Additionally, products derived from sugar fermentation include cachaça, the most known and loved Brazilian spirit. More than 40 thousand smallholder farmers across the country cultivate sugar cane only for the production of cachaça. There are 4.2 thousand registered cachaça trademarks in Brazil, and the liquor is exported to 60 countries. Much like wine, the variety of flavors and aromas of each cachaça reflects the characteristics of the region where it was produced. This is due to the freshness and flavors of the locally grown sugar cane or the local varieties of wood used for the casks where cachaça ages.
Besides other food products obtained primarily through the crushing and juicing of sugar cane stalks, refined and natural sugar certainly form the largest market from a huge production chain. However, this is only one part of sugar cane’s produce and merits as a crop. Sugar cane is also a great source of renewable energy in the form of bioethanol, biogas, biomass, and as raw material for bioplastics and biomaterials.

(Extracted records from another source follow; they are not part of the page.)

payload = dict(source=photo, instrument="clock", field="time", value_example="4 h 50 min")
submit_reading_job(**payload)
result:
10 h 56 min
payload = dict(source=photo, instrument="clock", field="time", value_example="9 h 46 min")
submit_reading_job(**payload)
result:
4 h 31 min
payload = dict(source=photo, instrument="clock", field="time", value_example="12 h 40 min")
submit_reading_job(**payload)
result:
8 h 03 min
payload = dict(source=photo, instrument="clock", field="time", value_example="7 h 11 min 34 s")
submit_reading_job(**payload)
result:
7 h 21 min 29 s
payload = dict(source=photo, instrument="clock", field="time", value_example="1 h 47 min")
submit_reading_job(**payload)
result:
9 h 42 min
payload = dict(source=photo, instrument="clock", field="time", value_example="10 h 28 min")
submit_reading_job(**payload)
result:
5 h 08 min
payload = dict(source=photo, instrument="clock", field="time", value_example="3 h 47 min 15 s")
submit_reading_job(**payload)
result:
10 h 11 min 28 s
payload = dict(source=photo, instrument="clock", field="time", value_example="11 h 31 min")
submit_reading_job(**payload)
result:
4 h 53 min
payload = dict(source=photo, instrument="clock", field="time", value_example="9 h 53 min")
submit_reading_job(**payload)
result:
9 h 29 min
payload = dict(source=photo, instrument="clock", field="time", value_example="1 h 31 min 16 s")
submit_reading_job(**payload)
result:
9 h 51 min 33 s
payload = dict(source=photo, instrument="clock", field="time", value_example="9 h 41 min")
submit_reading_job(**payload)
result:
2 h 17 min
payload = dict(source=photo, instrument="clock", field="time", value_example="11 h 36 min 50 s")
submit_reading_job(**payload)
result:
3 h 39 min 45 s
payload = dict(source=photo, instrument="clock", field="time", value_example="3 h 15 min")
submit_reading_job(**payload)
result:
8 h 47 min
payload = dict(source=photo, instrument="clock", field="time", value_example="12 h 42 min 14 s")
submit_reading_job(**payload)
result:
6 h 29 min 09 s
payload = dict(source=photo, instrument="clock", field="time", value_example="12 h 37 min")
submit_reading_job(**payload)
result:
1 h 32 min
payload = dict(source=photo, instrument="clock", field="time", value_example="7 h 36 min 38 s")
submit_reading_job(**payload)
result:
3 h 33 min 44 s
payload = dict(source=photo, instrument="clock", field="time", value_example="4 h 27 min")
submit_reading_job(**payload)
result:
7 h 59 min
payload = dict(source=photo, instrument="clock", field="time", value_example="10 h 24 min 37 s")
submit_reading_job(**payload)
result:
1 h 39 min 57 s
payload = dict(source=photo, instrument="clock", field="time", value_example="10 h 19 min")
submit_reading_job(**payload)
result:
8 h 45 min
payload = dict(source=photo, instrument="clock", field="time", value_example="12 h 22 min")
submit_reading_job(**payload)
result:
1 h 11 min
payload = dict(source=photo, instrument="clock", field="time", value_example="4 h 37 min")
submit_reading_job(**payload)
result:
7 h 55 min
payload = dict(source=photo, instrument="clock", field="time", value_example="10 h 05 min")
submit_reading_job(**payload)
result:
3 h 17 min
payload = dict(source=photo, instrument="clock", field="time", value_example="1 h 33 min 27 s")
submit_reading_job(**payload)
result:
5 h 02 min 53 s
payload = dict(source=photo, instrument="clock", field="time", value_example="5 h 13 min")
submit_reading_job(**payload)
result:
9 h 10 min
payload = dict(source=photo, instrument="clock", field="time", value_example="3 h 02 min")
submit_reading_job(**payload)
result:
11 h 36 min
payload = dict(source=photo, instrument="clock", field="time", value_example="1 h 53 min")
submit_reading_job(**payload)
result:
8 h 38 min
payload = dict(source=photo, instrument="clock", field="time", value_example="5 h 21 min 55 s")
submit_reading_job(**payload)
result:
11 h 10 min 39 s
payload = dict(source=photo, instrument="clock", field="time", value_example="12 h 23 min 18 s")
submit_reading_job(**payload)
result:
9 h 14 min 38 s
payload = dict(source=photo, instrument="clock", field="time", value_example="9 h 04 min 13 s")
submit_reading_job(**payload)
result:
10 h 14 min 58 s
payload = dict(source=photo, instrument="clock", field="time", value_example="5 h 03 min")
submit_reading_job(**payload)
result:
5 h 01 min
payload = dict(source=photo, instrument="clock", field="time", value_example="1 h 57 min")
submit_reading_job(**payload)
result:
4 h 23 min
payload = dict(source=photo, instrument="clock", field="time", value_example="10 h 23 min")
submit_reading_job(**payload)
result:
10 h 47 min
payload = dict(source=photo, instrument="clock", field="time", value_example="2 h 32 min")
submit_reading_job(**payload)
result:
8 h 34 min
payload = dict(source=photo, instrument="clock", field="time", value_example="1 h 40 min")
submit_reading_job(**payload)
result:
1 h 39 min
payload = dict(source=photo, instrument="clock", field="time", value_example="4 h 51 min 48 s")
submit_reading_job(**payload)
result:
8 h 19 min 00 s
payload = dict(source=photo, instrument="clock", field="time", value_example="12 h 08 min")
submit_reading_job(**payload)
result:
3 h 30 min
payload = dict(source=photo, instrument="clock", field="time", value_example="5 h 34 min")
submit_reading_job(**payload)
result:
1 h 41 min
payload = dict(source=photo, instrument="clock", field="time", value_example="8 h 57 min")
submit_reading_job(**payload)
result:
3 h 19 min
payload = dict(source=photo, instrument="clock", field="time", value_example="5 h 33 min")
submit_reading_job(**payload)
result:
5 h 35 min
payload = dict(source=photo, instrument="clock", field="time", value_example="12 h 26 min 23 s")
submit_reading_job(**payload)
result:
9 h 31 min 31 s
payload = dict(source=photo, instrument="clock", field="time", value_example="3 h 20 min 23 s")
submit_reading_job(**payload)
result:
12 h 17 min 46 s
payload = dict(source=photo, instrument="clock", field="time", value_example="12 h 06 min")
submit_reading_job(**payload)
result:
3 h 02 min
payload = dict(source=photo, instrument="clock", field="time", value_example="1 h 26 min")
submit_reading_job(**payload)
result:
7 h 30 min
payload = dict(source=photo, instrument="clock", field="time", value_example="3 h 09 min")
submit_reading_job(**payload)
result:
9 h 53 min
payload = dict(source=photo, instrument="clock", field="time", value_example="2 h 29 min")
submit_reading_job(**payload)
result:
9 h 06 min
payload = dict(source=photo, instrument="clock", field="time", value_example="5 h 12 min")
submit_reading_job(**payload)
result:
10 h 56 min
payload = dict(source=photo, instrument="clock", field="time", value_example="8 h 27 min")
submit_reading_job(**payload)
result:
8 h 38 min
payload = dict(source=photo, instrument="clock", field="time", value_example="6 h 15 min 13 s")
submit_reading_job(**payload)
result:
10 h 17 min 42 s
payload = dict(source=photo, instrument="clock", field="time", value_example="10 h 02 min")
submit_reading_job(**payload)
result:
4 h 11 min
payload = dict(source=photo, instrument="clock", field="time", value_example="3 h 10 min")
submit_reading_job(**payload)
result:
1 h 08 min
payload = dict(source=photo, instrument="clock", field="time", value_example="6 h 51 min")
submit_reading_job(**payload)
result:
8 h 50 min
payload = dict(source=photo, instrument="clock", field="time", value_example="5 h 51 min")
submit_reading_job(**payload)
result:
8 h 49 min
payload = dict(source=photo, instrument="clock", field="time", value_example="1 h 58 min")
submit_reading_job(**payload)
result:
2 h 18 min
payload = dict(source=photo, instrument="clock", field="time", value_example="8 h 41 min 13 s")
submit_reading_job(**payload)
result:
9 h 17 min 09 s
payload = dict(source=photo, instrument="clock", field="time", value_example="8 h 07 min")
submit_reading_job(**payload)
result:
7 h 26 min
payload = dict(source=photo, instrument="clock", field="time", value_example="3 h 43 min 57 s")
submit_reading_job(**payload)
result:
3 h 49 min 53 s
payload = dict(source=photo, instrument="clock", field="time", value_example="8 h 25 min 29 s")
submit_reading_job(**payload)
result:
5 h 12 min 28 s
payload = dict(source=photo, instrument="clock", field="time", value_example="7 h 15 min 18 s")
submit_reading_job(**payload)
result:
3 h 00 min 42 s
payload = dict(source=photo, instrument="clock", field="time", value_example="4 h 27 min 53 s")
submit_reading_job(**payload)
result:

For now, you can learn more about sugar cane consumed as food in a Brazilian way:
Cana (raw sugar cane)
This variety is very common in Brazil: simply cut the cane at the base of the plant and peel away its hard outer layer. The interior is edible and contains sugar, fiber, and other nutrients. You can simply split it in half, chew on the inside part (but not swallow), and be happy!
Caldo de cana (sugar cane juice)
A mill grinds raw sugar cane to extract its juice. A combination of fresh juice, extracted by hand or from small mills is a popular drink in Brazil. It can also be served with a touch of lemon and ice.
Rapadura (jaggery, or “panela” in Spanish)
Rapadura is a solid form of unrefined cane sugar typically produced and largely consumed in Brazil. Unlike other types of sugar, rapadura is not refined. Thus, it has a high molasses content, which gives it its typical caramel-like color.
Cachaça is so intrinsic to the history and culture of our country that it can be described as “Brazil in a bottle.” It is produced by fermenting the must from sugar cane juice in more than one thousand distilleries all over the country. Though it is best known as an ingredient in the popular caipirinha, the spirit can be drunk in many ways, from drinks to traditional dishes and desserts.
First, sugar cane or sugar beets are crushed, and the juice is extracted. The juice is then boiled down to form sugar crystals, which are removed from the liquid. Molasses is the thick, brown syrup left after the sugar has been removed from the juice. It is used as a sweetener and syrup accompanying other foods, such as cheese or cookies.
Sucrose (table sugar) is extracted from sugar cane in specialized mill factories. All sugar is produced by first extracting sugar juice from sugar cane plants, and from there, many types of sugar can be made. Through slight adjustments in the process of cleaning, crystallizing, and drying the sugar and varying the level of molasses, you can have granulated, coarse, powdered, light or dark brown (açúcar mascavo), or turbinado sugar. All of them are widely consumed in Brazil.